**Exercise aim**. Lay out the text lines of all the items below as one numbered list, skipping any blank lines and leaving out the pictures.

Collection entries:

========================

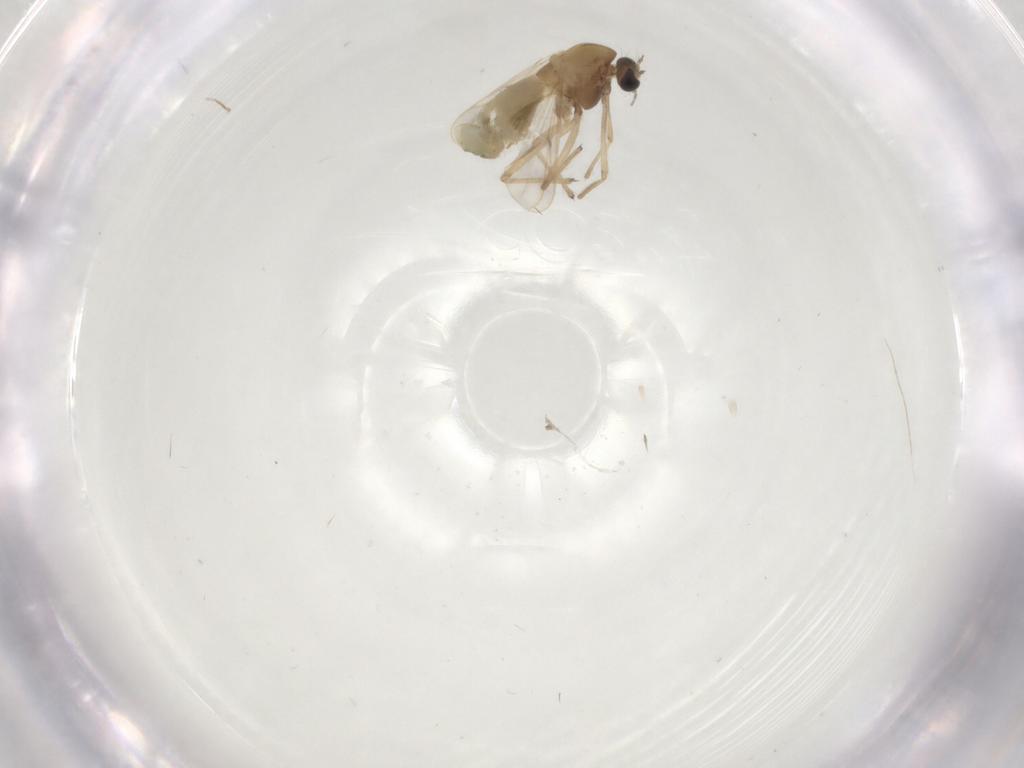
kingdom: Animalia
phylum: Arthropoda
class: Insecta
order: Diptera
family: Chironomidae
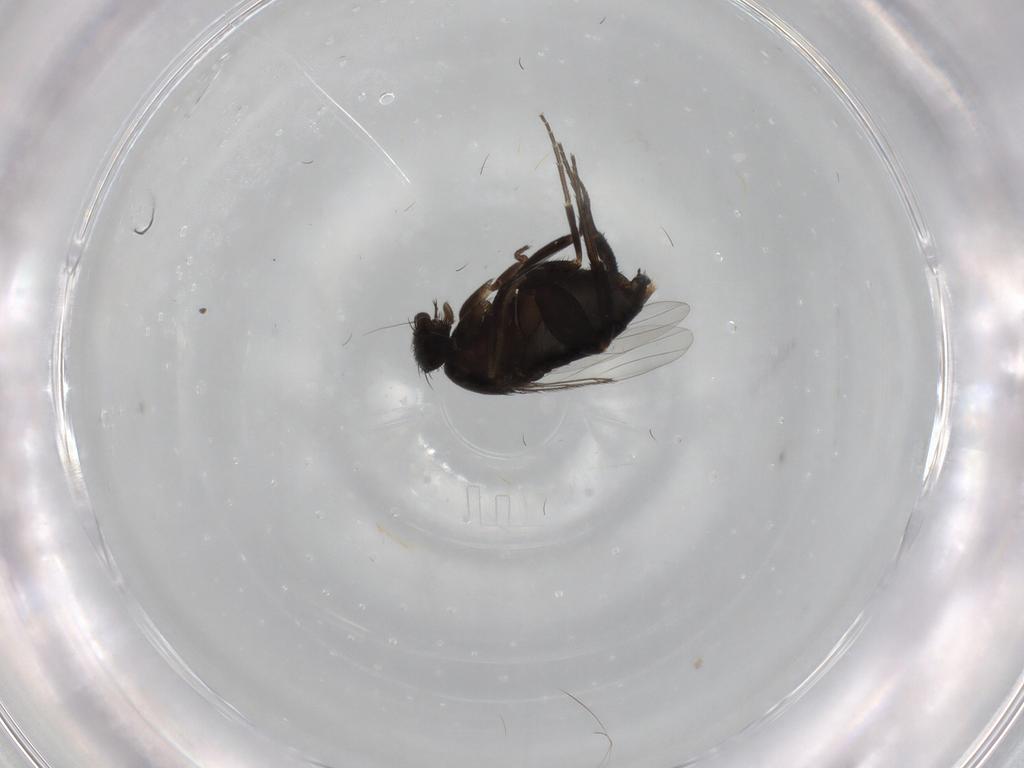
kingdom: Animalia
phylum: Arthropoda
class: Insecta
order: Diptera
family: Phoridae
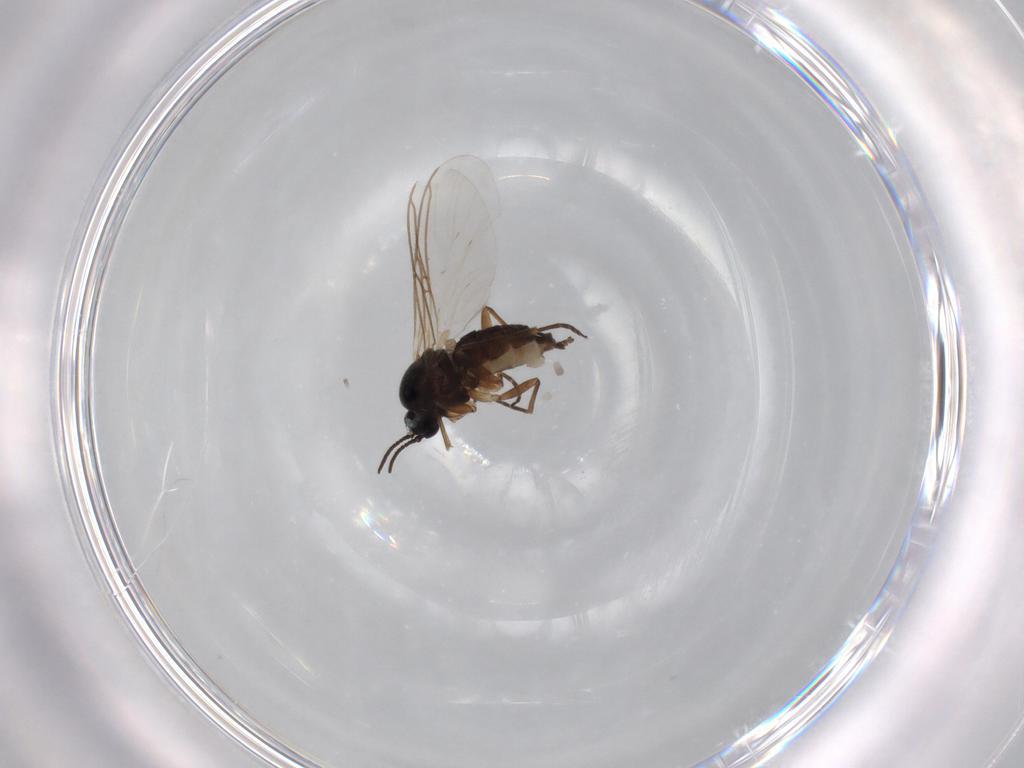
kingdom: Animalia
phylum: Arthropoda
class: Insecta
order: Diptera
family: Sciaridae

========================

**Task result**.
1. kingdom: Animalia
2. phylum: Arthropoda
3. class: Insecta
4. order: Diptera
5. family: Chironomidae
6. kingdom: Animalia
7. phylum: Arthropoda
8. class: Insecta
9. order: Diptera
10. family: Phoridae
11. kingdom: Animalia
12. phylum: Arthropoda
13. class: Insecta
14. order: Diptera
15. family: Sciaridae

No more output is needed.